British Prime Minister Boris Johnson on Thursday vowed to turn the tide within the next 12 weeks in the country's combat against the novel coronavirus.


"We can turn the tide within the next 12 weeks. But only if we all take the steps that we've outlined. That is vital. That's how we're going to reduce the peak and once we've achieved that, and I think that we will if we take the steps I've said, then the scientific progress that we've been making will really start coming into play," Johnson told reporters during Thursday's daily press conference.


The first COVID-19 patient has been put into randomized trial on drugs that may treat the disease. Britain is getting better at testing whether individuals are having the disease and scientists are "rapidly becoming so much better at understanding" the disease and how to tackle it, Johnson said.


The government is also in negotiations to buy a so-called antibody test as simple as a pregnancy test and can tell whether one have had the disease, said Johnson.


As of 9 a.m. (0900 GMT) Thursday, the number of confirmed COVID-19 cases in Britain reached 3,269, said the Department of Health and Social Care. As of 1 p.m. (1300 GMT), 144 patients tested positive for COVID-19 have died in Britain.

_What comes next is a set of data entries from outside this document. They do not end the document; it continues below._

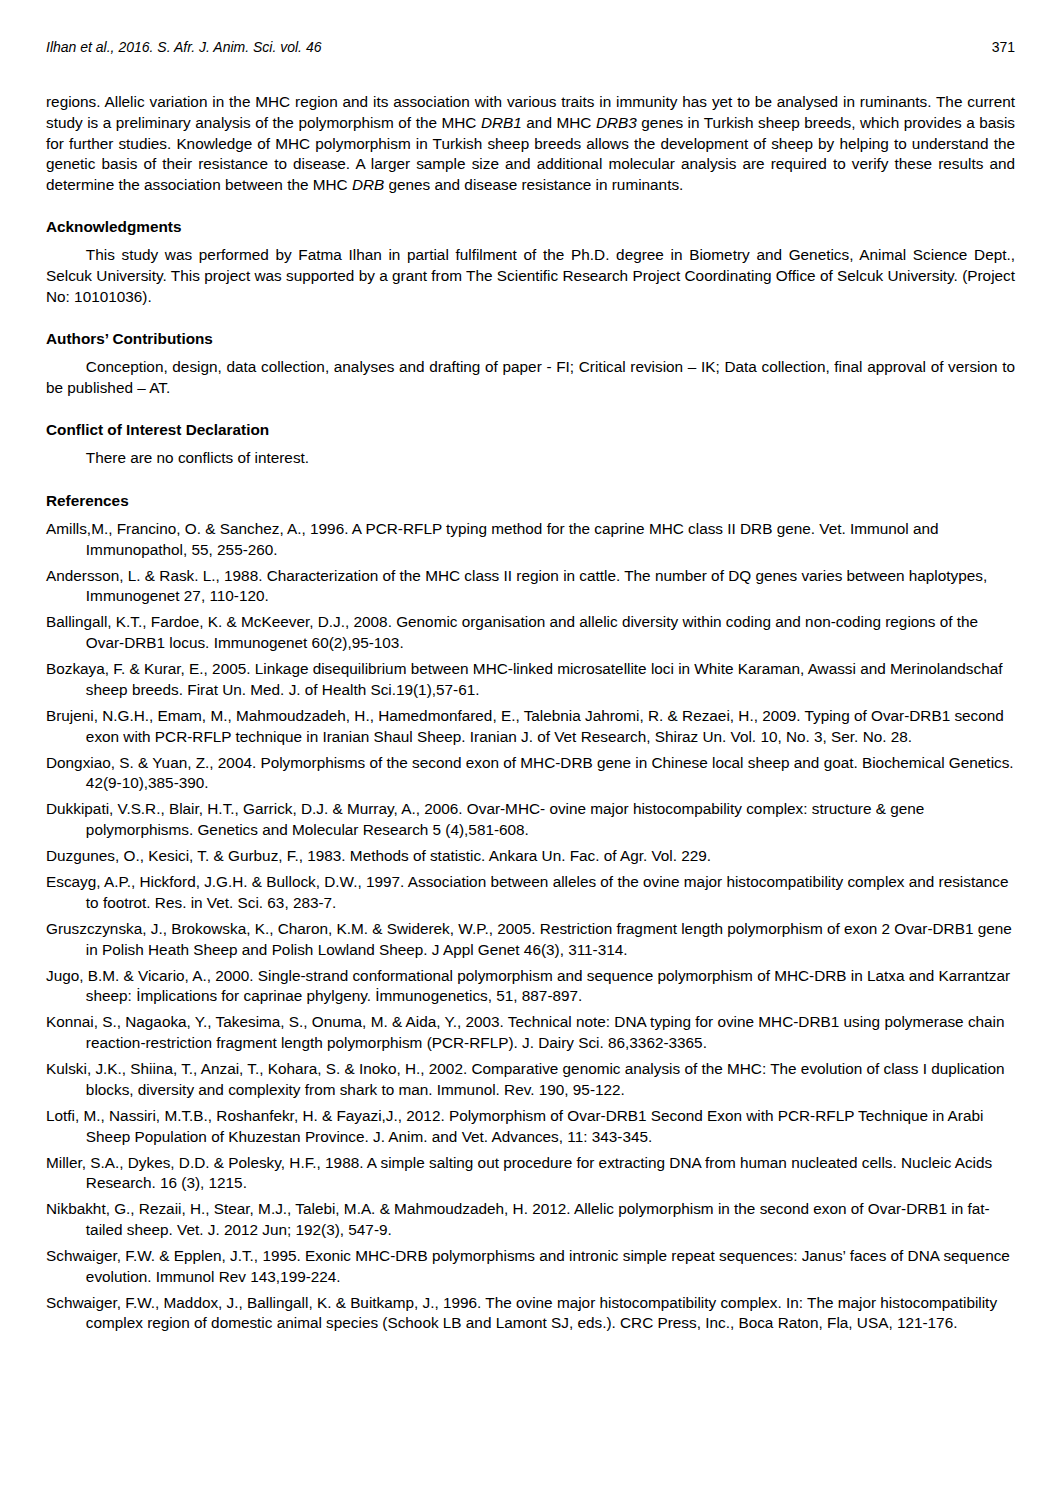Ilhan et al., 2016. S. Afr. J. Anim. Sci. vol. 46 371
regions. Allelic variation in the MHC region and its association with various traits in immunity has yet to be analysed in ruminants. The current study is a preliminary analysis of the polymorphism of the MHC DRB1 and MHC DRB3 genes in Turkish sheep breeds, which provides a basis for further studies. Knowledge of MHC polymorphism in Turkish sheep breeds allows the development of sheep by helping to understand the genetic basis of their resistance to disease. A larger sample size and additional molecular analysis are required to verify these results and determine the association between the MHC DRB genes and disease resistance in ruminants.
Acknowledgments
This study was performed by Fatma Ilhan in partial fulfilment of the Ph.D. degree in Biometry and Genetics, Animal Science Dept., Selcuk University. This project was supported by a grant from The Scientific Research Project Coordinating Office of Selcuk University. (Project No: 10101036).
Authors’ Contributions
Conception, design, data collection, analyses and drafting of paper - FI; Critical revision – IK; Data collection, final approval of version to be published – AT.
Conflict of Interest Declaration
There are no conflicts of interest.
References
Amills,M., Francino, O. & Sanchez, A., 1996. A PCR-RFLP typing method for the caprine MHC class II DRB gene. Vet. Immunol and Immunopathol, 55, 255-260.
Andersson, L. & Rask. L., 1988. Characterization of the MHC class II region in cattle. The number of DQ genes varies between haplotypes, Immunogenet 27, 110-120.
Ballingall, K.T., Fardoe, K. & McKeever, D.J., 2008. Genomic organisation and allelic diversity within coding and non-coding regions of the Ovar-DRB1 locus. Immunogenet 60(2),95-103.
Bozkaya, F. & Kurar, E., 2005. Linkage disequilibrium between MHC-linked microsatellite loci in White Karaman, Awassi and Merinolandschaf sheep breeds. Firat Un. Med. J. of Health Sci.19(1),57-61.
Brujeni, N.G.H., Emam, M., Mahmoudzadeh, H., Hamedmonfared, E., Talebnia Jahromi, R. & Rezaei, H., 2009. Typing of Ovar-DRB1 second exon with PCR-RFLP technique in Iranian Shaul Sheep. Iranian J. of Vet Research, Shiraz Un. Vol. 10, No. 3, Ser. No. 28.
Dongxiao, S. & Yuan, Z., 2004. Polymorphisms of the second exon of MHC-DRB gene in Chinese local sheep and goat. Biochemical Genetics. 42(9-10),385-390.
Dukkipati, V.S.R., Blair, H.T., Garrick, D.J. & Murray, A., 2006. Ovar-MHC- ovine major histocompability complex: structure & gene polymorphisms. Genetics and Molecular Research 5 (4),581-608.
Duzgunes, O., Kesici, T. & Gurbuz, F., 1983. Methods of statistic. Ankara Un. Fac. of Agr. Vol. 229.
Escayg, A.P., Hickford, J.G.H. & Bullock, D.W., 1997. Association between alleles of the ovine major histocompatibility complex and resistance to footrot. Res. in Vet. Sci. 63, 283-7.
Gruszczynska, J., Brokowska, K., Charon, K.M. & Swiderek, W.P., 2005. Restriction fragment length polymorphism of exon 2 Ovar-DRB1 gene in Polish Heath Sheep and Polish Lowland Sheep. J Appl Genet 46(3), 311-314.
Jugo, B.M. & Vicario, A., 2000. Single-strand conformational polymorphism and sequence polymorphism of MHC-DRB in Latxa and Karrantzar sheep: İmplications for caprinae phylgeny. İmmunogenetics, 51, 887-897.
Konnai, S., Nagaoka, Y., Takesima, S., Onuma, M. & Aida, Y., 2003. Technical note: DNA typing for ovine MHC-DRB1 using polymerase chain reaction-restriction fragment length polymorphism (PCR-RFLP). J. Dairy Sci. 86,3362-3365.
Kulski, J.K., Shiina, T., Anzai, T., Kohara, S. & Inoko, H., 2002. Comparative genomic analysis of the MHC: The evolution of class I duplication blocks, diversity and complexity from shark to man. Immunol. Rev. 190, 95-122.
Lotfi, M., Nassiri, M.T.B., Roshanfekr, H. & Fayazi,J., 2012. Polymorphism of Ovar-DRB1 Second Exon with PCR-RFLP Technique in Arabi Sheep Population of Khuzestan Province. J. Anim. and Vet. Advances, 11: 343-345.
Miller, S.A., Dykes, D.D. & Polesky, H.F., 1988. A simple salting out procedure for extracting DNA from human nucleated cells. Nucleic Acids Research. 16 (3), 1215.
Nikbakht, G., Rezaii, H., Stear, M.J., Talebi, M.A. & Mahmoudzadeh, H. 2012. Allelic polymorphism in the second exon of Ovar-DRB1 in fat-tailed sheep. Vet. J. 2012 Jun; 192(3), 547-9.
Schwaiger, F.W. & Epplen, J.T., 1995. Exonic MHC-DRB polymorphisms and intronic simple repeat sequences: Janus’ faces of DNA sequence evolution. Immunol Rev 143,199-224.
Schwaiger, F.W., Maddox, J., Ballingall, K. & Buitkamp, J., 1996. The ovine major histocompatibility complex. In: The major histocompatibility complex region of domestic animal species (Schook LB and Lamont SJ, eds.). CRC Press, Inc., Boca Raton, Fla, USA, 121-176.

Responding to the increasing number, a partial shutdown of London underground network will take place from Thursday. The city has seen more cases than other places in Britain.


However, the prime minister said at the press conference that there is "no prospect" of stopping public transport in London, reaffirming that the government wants people to avoid gatherings where they can transmit the disease.


In response to speculation that a full-scale lockdown of London is on the way, Downing Street has clarified earlier Thursday that there is "zero prospect" of any restrictions being placed on travelling in and out of London.


Police will continue to have responsibility for maintaining law and order and there are no plans to draft in the military for this purpose, said a Downing Street spokesperson.


The Department of Health and Social Care also announced Thursday that 1.6 billion pounds (1.85 billion U.S. dollars) will go to local authorities to help them respond to other COVID-19 pressures across all the services they deliver. This includes increasing support for the adult social care workforce and for services helping the most vulnerable, including homeless people.


Another 1.3 billion pounds (1.5 billion dollars) will be used to enhance the National Health Service discharge process so patients who no longer need urgent treatment can return home safely and quickly, said the department.